***** DATA IN THIS EXERCISE *****
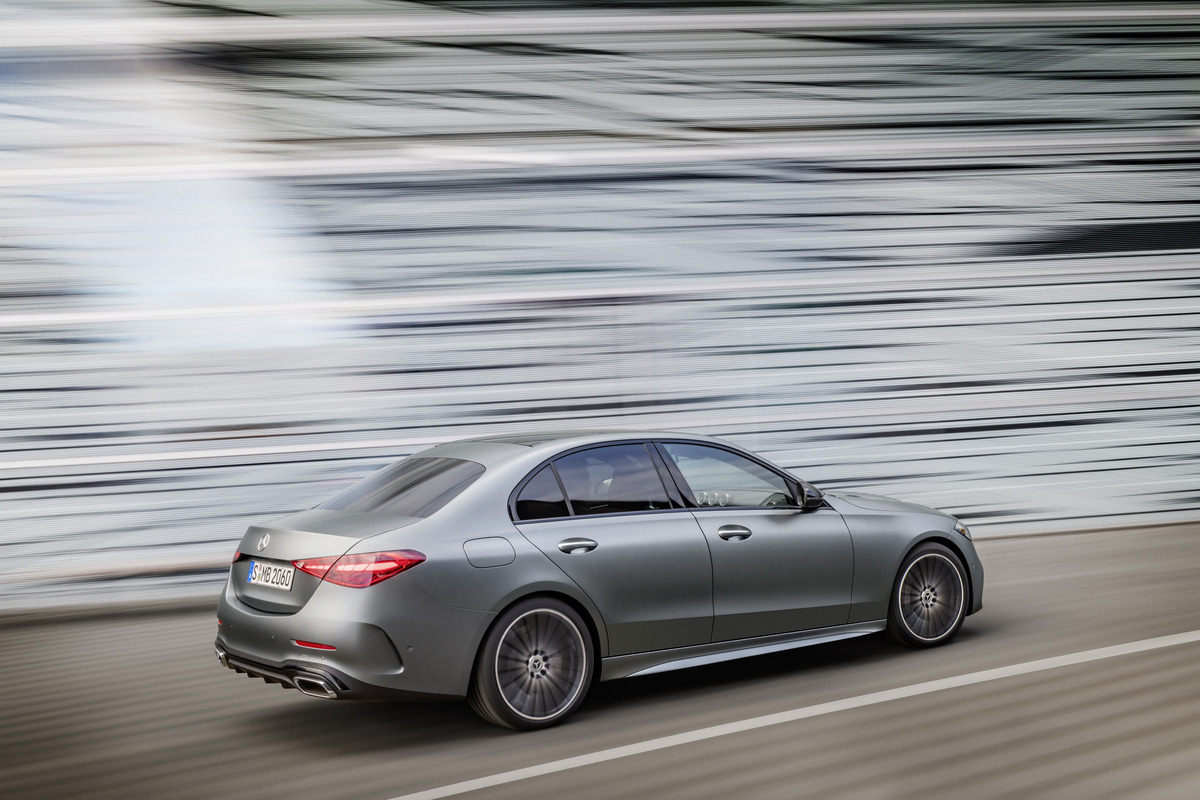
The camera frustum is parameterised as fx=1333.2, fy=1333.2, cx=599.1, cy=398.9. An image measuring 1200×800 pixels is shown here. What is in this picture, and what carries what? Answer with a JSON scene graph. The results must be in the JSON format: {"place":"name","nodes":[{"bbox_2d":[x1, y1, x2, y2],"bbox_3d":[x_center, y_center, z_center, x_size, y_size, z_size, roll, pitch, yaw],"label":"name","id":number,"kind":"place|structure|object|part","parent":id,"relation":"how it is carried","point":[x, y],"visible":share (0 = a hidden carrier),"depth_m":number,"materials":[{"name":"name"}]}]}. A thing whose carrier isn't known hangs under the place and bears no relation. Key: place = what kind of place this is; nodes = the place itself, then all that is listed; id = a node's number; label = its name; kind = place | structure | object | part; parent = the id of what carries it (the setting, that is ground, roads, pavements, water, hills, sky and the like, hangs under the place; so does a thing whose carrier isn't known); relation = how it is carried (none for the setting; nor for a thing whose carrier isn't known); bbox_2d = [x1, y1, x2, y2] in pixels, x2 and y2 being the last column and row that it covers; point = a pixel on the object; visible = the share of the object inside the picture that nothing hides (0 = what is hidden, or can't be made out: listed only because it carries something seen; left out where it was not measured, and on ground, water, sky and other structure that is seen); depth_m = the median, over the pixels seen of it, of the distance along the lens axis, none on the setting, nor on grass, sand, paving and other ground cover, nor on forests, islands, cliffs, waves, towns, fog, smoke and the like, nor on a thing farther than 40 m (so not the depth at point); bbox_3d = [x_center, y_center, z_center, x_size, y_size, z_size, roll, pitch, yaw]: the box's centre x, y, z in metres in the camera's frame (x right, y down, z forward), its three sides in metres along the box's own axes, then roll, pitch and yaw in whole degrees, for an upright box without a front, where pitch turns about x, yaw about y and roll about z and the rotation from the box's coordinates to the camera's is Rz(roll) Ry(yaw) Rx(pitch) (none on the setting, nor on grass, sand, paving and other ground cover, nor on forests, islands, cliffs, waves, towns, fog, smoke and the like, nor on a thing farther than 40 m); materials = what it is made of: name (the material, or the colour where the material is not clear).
{"place":"outdoors","nodes":[
{"label":"outdoors","id":0,"kind":"place"},
{"bbox_2d":[0,0,1199,613],"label":"building","id":1,"kind":"structure","parent":0,"point":[1003,420],"depth_m":12.98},
{"bbox_2d":[1,522,1199,799],"label":"road","id":2,"kind":"structure","parent":0,"point":[985,684],"materials":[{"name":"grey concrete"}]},
{"bbox_2d":[215,431,979,732],"bbox_3d":[0.202,0.850,7.539,4.303,1.371,1.763,-2,1,-28],"label":"car","id":3,"kind":"object","parent":2,"relation":"on","point":[259,616],"visible":0.98,"depth_m":6.65,"materials":[{"name":"metal"}]},
{"label":"taillight","id":4,"kind":"part","parent":3,"relation":"part of","materials":[{"name":"red plastic"}]},
{"bbox_2d":[246,560,294,590],"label":"license plate","id":5,"kind":"object","parent":3,"relation":"attached to","point":[257,577],"visible":0.97,"depth_m":6.77,"materials":[{"name":"white metal"}]},
{"label":"bumper","id":6,"kind":"part","parent":3,"relation":"part of","materials":[{"name":"plastic"}]},
{"label":"taillight","id":7,"kind":"part","parent":3,"relation":"part of","materials":[{"name":"red plastic"}]},
{"label":"window","id":8,"kind":"part","parent":3,"relation":"part of","materials":[{"name":"glass"}]},
{"label":"fuel filler door","id":9,"kind":"part","parent":3,"relation":"part of","materials":[{"name":"metal"}]},
{"label":"wheel","id":10,"kind":"part","parent":3,"relation":"part of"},
{"label":"quarter window","id":11,"kind":"part","parent":3,"relation":"part of","materials":[{"name":"glass"}]},
{"label":"door handle","id":12,"kind":"part","parent":3,"relation":"part of","materials":[{"name":"silver metal"}]},
{"label":"door window","id":13,"kind":"part","parent":3,"relation":"part of","materials":[{"name":"glass"}]},
{"label":"front door window","id":14,"kind":"part","parent":3,"relation":"part of","materials":[{"name":"clear glass"}]},
{"label":"front door handle","id":15,"kind":"part","parent":3,"relation":"part of","materials":[{"name":"silver metal"}]},
{"label":"front door","id":16,"kind":"part","parent":3,"relation":"part of","materials":[{"name":"grey metal"}]},
{"label":"mirror","id":17,"kind":"part","parent":3,"relation":"part of","materials":[{"name":"black mirror"}]},
{"label":"hood","id":18,"kind":"part","parent":3,"relation":"part of","materials":[{"name":"metal"}]},
{"label":"wheel","id":19,"kind":"part","parent":3,"relation":"part of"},
{"label":"headlight","id":20,"kind":"part","parent":3,"relation":"part of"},
{"bbox_2d":[395,630,1199,799],"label":"road line","id":21,"kind":"object","parent":2,"relation":"on","point":[635,752],"visible":0.97,"depth_m":6.30,"materials":[{"name":"white paint"}]}
]}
*****
— EXERCISE AIM —
Your copy should match every entry above exactly and contain no pictures.

— RESULT FOR THIS TASK —
The camera frustum is parameterised as fx=1333.2, fy=1333.2, cx=599.1, cy=398.9. An image measuring 1200×800 pixels is shown here. What is in this picture, and what carries what? Answer with a JSON scene graph. The results must be in the JSON format: {"place":"name","nodes":[{"bbox_2d":[x1, y1, x2, y2],"bbox_3d":[x_center, y_center, z_center, x_size, y_size, z_size, roll, pitch, yaw],"label":"name","id":number,"kind":"place|structure|object|part","parent":id,"relation":"how it is carried","point":[x, y],"visible":share (0 = a hidden carrier),"depth_m":number,"materials":[{"name":"name"}]}]}. A thing whose carrier isn't known hangs under the place and bears no relation. Key: place = what kind of place this is; nodes = the place itself, then all that is listed; id = a node's number; label = its name; kind = place | structure | object | part; parent = the id of what carries it (the setting, that is ground, roads, pavements, water, hills, sky and the like, hangs under the place; so does a thing whose carrier isn't known); relation = how it is carried (none for the setting; nor for a thing whose carrier isn't known); bbox_2d = [x1, y1, x2, y2] in pixels, x2 and y2 being the last column and row that it covers; point = a pixel on the object; visible = the share of the object inside the picture that nothing hides (0 = what is hidden, or can't be made out: listed only because it carries something seen; left out where it was not measured, and on ground, water, sky and other structure that is seen); depth_m = the median, over the pixels seen of it, of the distance along the lens axis, none on the setting, nor on grass, sand, paving and other ground cover, nor on forests, islands, cliffs, waves, towns, fog, smoke and the like, nor on a thing farther than 40 m (so not the depth at point); bbox_3d = [x_center, y_center, z_center, x_size, y_size, z_size, roll, pitch, yaw]: the box's centre x, y, z in metres in the camera's frame (x right, y down, z forward), its three sides in metres along the box's own axes, then roll, pitch and yaw in whole degrees, for an upright box without a front, where pitch turns about x, yaw about y and roll about z and the rotation from the box's coordinates to the camera's is Rz(roll) Ry(yaw) Rx(pitch) (none on the setting, nor on grass, sand, paving and other ground cover, nor on forests, islands, cliffs, waves, towns, fog, smoke and the like, nor on a thing farther than 40 m); materials = what it is made of: name (the material, or the colour where the material is not clear).
{"place":"outdoors","nodes":[
{"label":"outdoors","id":0,"kind":"place"},
{"bbox_2d":[0,0,1199,613],"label":"building","id":1,"kind":"structure","parent":0,"point":[1003,420],"depth_m":12.98},
{"bbox_2d":[1,522,1199,799],"label":"road","id":2,"kind":"structure","parent":0,"point":[985,684],"materials":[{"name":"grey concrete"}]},
{"bbox_2d":[215,431,979,732],"bbox_3d":[0.202,0.850,7.539,4.303,1.371,1.763,-2,1,-28],"label":"car","id":3,"kind":"object","parent":2,"relation":"on","point":[259,616],"visible":0.98,"depth_m":6.65,"materials":[{"name":"metal"}]},
{"label":"taillight","id":4,"kind":"part","parent":3,"relation":"part of","materials":[{"name":"red plastic"}]},
{"bbox_2d":[246,560,294,590],"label":"license plate","id":5,"kind":"object","parent":3,"relation":"attached to","point":[257,577],"visible":0.97,"depth_m":6.77,"materials":[{"name":"white metal"}]},
{"label":"bumper","id":6,"kind":"part","parent":3,"relation":"part of","materials":[{"name":"plastic"}]},
{"label":"taillight","id":7,"kind":"part","parent":3,"relation":"part of","materials":[{"name":"red plastic"}]},
{"label":"window","id":8,"kind":"part","parent":3,"relation":"part of","materials":[{"name":"glass"}]},
{"label":"fuel filler door","id":9,"kind":"part","parent":3,"relation":"part of","materials":[{"name":"metal"}]},
{"label":"wheel","id":10,"kind":"part","parent":3,"relation":"part of"},
{"label":"quarter window","id":11,"kind":"part","parent":3,"relation":"part of","materials":[{"name":"glass"}]},
{"label":"door handle","id":12,"kind":"part","parent":3,"relation":"part of","materials":[{"name":"silver metal"}]},
{"label":"door window","id":13,"kind":"part","parent":3,"relation":"part of","materials":[{"name":"glass"}]},
{"label":"front door window","id":14,"kind":"part","parent":3,"relation":"part of","materials":[{"name":"clear glass"}]},
{"label":"front door handle","id":15,"kind":"part","parent":3,"relation":"part of","materials":[{"name":"silver metal"}]},
{"label":"front door","id":16,"kind":"part","parent":3,"relation":"part of","materials":[{"name":"grey metal"}]},
{"label":"mirror","id":17,"kind":"part","parent":3,"relation":"part of","materials":[{"name":"black mirror"}]},
{"label":"hood","id":18,"kind":"part","parent":3,"relation":"part of","materials":[{"name":"metal"}]},
{"label":"wheel","id":19,"kind":"part","parent":3,"relation":"part of"},
{"label":"headlight","id":20,"kind":"part","parent":3,"relation":"part of"},
{"bbox_2d":[395,630,1199,799],"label":"road line","id":21,"kind":"object","parent":2,"relation":"on","point":[635,752],"visible":0.97,"depth_m":6.30,"materials":[{"name":"white paint"}]}
]}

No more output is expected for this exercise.